_MATERIAL SUPPLIED_
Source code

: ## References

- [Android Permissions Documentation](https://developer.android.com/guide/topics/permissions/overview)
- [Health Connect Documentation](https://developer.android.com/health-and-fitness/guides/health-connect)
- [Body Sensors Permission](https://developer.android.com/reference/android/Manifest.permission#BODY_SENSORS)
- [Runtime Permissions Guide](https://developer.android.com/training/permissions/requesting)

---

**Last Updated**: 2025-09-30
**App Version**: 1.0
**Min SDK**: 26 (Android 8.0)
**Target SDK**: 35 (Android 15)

_PROBLEM TO WORK ON_
The lines from the one containing "- [Body Sensors" through the final line of the entries above are to be printed exactly, with nothing added.

_REPLY_
- [Body Sensors Permission](https://developer.android.com/reference/android/Manifest.permission#BODY_SENSORS)
- [Runtime Permissions Guide](https://developer.android.com/training/permissions/requesting)

---

**Last Updated**: 2025-09-30
**App Version**: 1.0
**Min SDK**: 26 (Android 8.0)
**Target SDK**: 35 (Android 15)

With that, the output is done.